Fragmento original:
☆ ☆ ☆ ☆ ☆ ☆ ☆

María Laura es también la mamá de Jonathan o El Rengo, como conocen en el barrio
al pibe de 15 años que la semana pasada admitió ante un juez haber matado en un intento de robo a
Diego Gurruchaga, el joven que junto a su familia manejaba la heladería La Gata Alegría, de 27 de
Febrero al 1900.
A esta altura de su corta vida, Jonathan acumula 47 anotaciones judiciales y su
historia no está lejos de la de muchos menores en conflicto con la ley penal. Marginalidad extrema,
ausencia de figura paterna, analfabetismo, violencia doméstica, continuas recaídas en problemas de
adicción y un ámbito familiar desdibujado. Todos esos factores aparecen conjugados una vez más en
la previa de lo que terminó siendo un suceso policial conmovedor como lo es el asesinato de una
persona en ocasión de robo.
Un portón de chapa de más de dos metros de altura, oxidado, con el número 3873
escrito a mano en color blanco y las letras E M A en amarillo es la puerta de ingreso a la casilla
donde vivía Jonathan hasta quedar preso por el crimen. Entre el inmenso y precario portal y la
casilla propiamente dicha hay una especie de patio con piso de tierra donde se acumulan algunos
objetos recolectados en la calle, entre los cuales se destaca un viejo monitor de computadora
seguramente en desuso que se asoma entre unas cajas de cartón machucadas. Al lado hay un carrito de
cirujeo, listo y dispuesto para ser usado. Y pululan por todo el terreno, seis o siete gallinas que
conviven con tres perros. La mamá del chico acepta hablar y hasta le pide a una de sus hijas que
arrime una silla para los visitantes.

☆ ☆ ☆ ☆ ☆ ☆ ☆

Muestra de datos:
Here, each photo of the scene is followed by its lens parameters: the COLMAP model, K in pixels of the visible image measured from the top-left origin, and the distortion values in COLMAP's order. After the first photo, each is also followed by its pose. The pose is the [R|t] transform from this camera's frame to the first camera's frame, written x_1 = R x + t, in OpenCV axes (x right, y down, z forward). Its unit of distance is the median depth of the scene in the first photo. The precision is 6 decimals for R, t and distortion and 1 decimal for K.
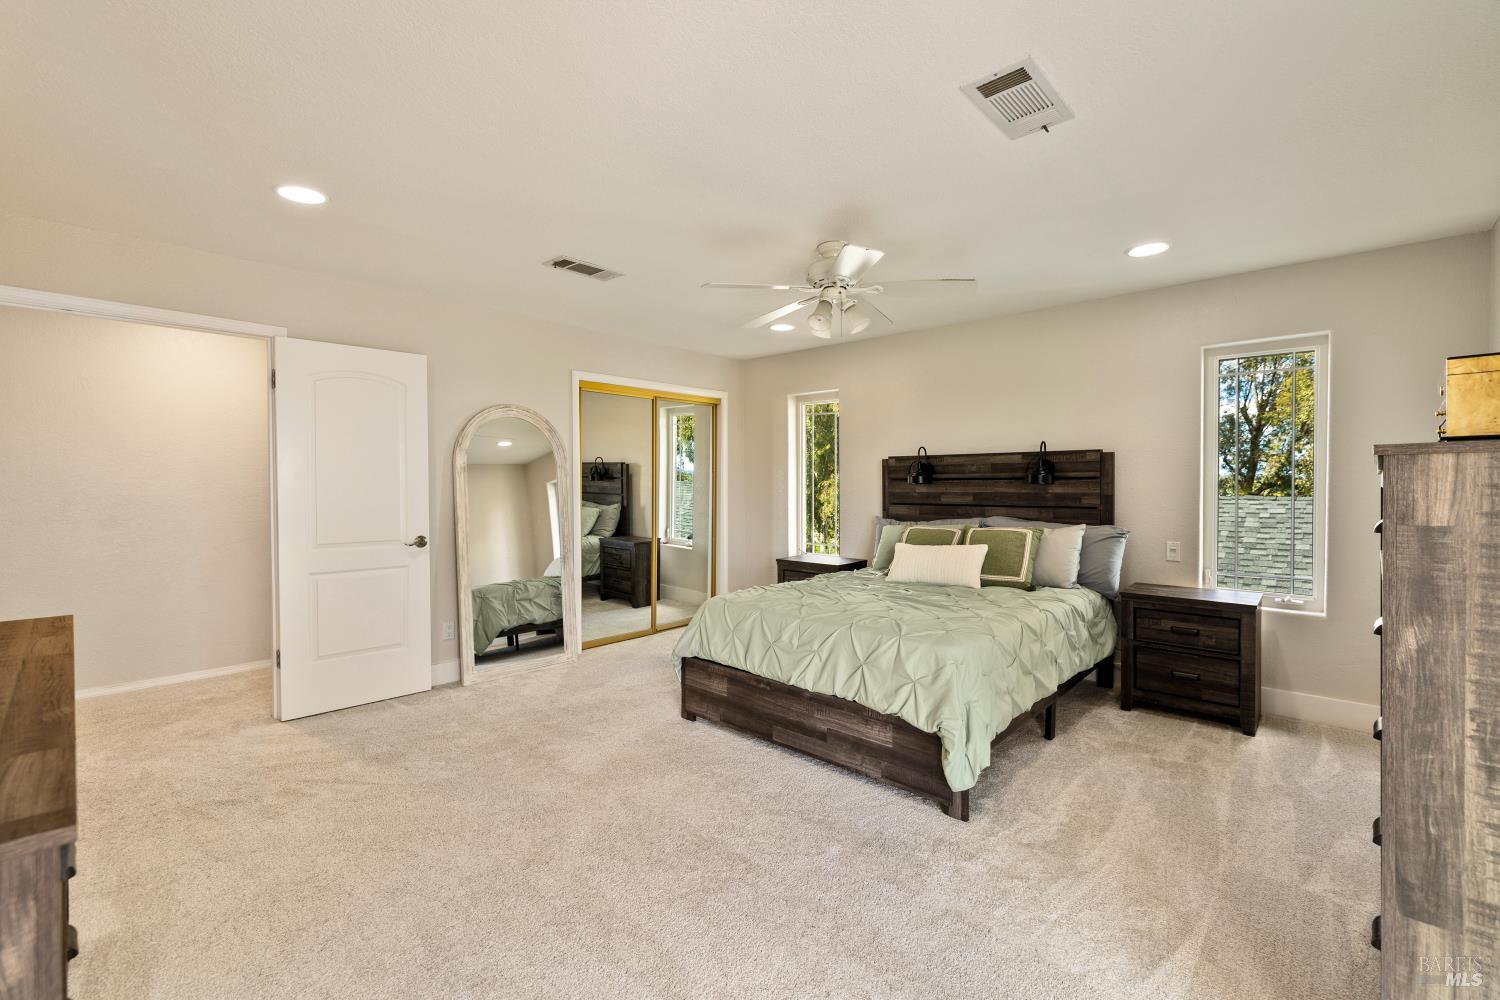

☆ ☆ ☆ ☆ ☆ ☆ ☆

Qué hacer: Prolonga el fragmento original sobre Jonathan y su madre, María Laura, a partir de su última oración.

Resultado obtenido:
Impotencia. “Nunca lo pude contener, pero tampoco me ayudaron. En el área de la Niñez me
conocen un montón, también pedí ayuda en Tribunales, pero no hicieron nada por mí. Espero que esto
que pasó lo haga recapacitar porque como madre ya hice lo que tenía que hacer”, dice la mujer
de 35 años cuando intenta buscar una respuesta a lo que pasó. Ella asegura no tener esa respuesta y
como en una especie de mea culpa reconoce que Jonathan no andaba por el buen camino.
María Laura no sabe leer ni escribir y le cuesta hacerse entender cuando habla de procesos
judiciales de menores, pero suena segura cuando describe las oportunidades en las que intentó
acercarse a su hijo. “Yo le hablaba, pero no me daba bolilla. Sé que tenía malas juntas y
cada tanto caía preso, pero nunca pensé que podría hacer tanto daño. Si algo bueno puedo decir de
él es que nunca lo detuvieron con armas, nunca lastimó a nadie y jamás trajo un revólver a la casa.
Estoy segura que alguien se la dio para ir a robar”, asegura.
La mujer tiene siete hijos cuyas edades van desde el año hasta los 18. Los dos mayores, Débora y
Jonathan, llegaron de una pareja anterior. Los otros son del actual concubino, Hugo, un albañil
apodado Carozo. La pareja sobrevive con la asignación que el Estado paga por hijo y de las changas
de albañilería que cada tanto consigue el hombre. Cuando el trabajo se termina, Carozo sale a
cirujear con el carrito y recorre a pie una vasta zona del sur rosarino. “Agarro por Oroño
para la Circunvalación, doy toda la vuelta. Con suerte, saco 20 o 30 pesos. Con eso, más las sobras
que me dan en pollerías, verdulerías y carnicerías, vivimos”, cuenta el hombre.
El papá biológico de Jonathan está virtualmente desaparecido. Según reconoce la madre, jamás se
interesó por la suerte de esos chicos. Y de hecho, María Laura aseguró que no tiene la menor idea
qué fue de su vida.
Lejos del aula. Jonathan fue a la escuela hasta segundo grado. Con su mamá, su padrastro y sus
siete hermanos llegaron a villa Moreno hace tres años, donde ocuparon una lonja de tierra pegada a
una canchita de fútbol. No pasó mucho tiempo desde que dejó la escuela para que el chico comenzara
a tener problemas de conducta. Los amigos del barrio le pusieron el sobrenombre de El Rengo.
“No se de donde sacaron ese apodo porque Jonathan es sanito”, apunta la mamá.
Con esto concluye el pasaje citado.